- [Material for the task]
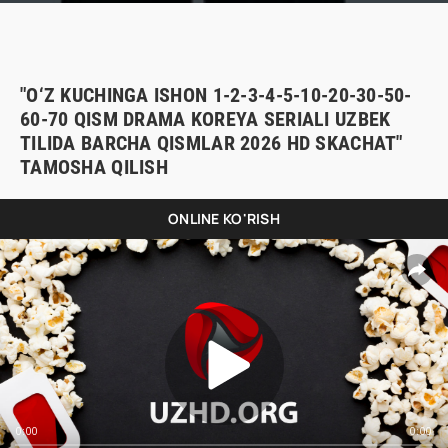
"O‘Z KUCHINGA ISHON 1-2-3-4-5-10-20-30-50-
60-70 QISM DRAMA KOREYA SERIALI UZBEK
TILIDA BARCHA QISMLAR 2026 HD SKACHAT"
TAMOSHA QILISH
ONLINE KO'RISH
0:00
0:00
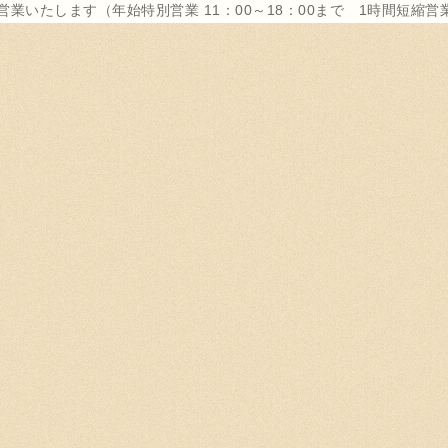
営業いたします（年始特別営業 11：00～18：00まで 1時間短縮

- [Problem to work on] Leave every picture out, and repeat exactly the lines from the one containing "TILIDA BARCHA QISMLAR" through the last line of the entries, both ends included.

- [Output for this task]
TILIDA BARCHA QISMLAR 2026 HD SKACHAT"
TAMOSHA QILISH
ONLINE KO'RISH
0:00
0:00
営業いたします（年始特別営業 11：00～18：00まで 1時間短縮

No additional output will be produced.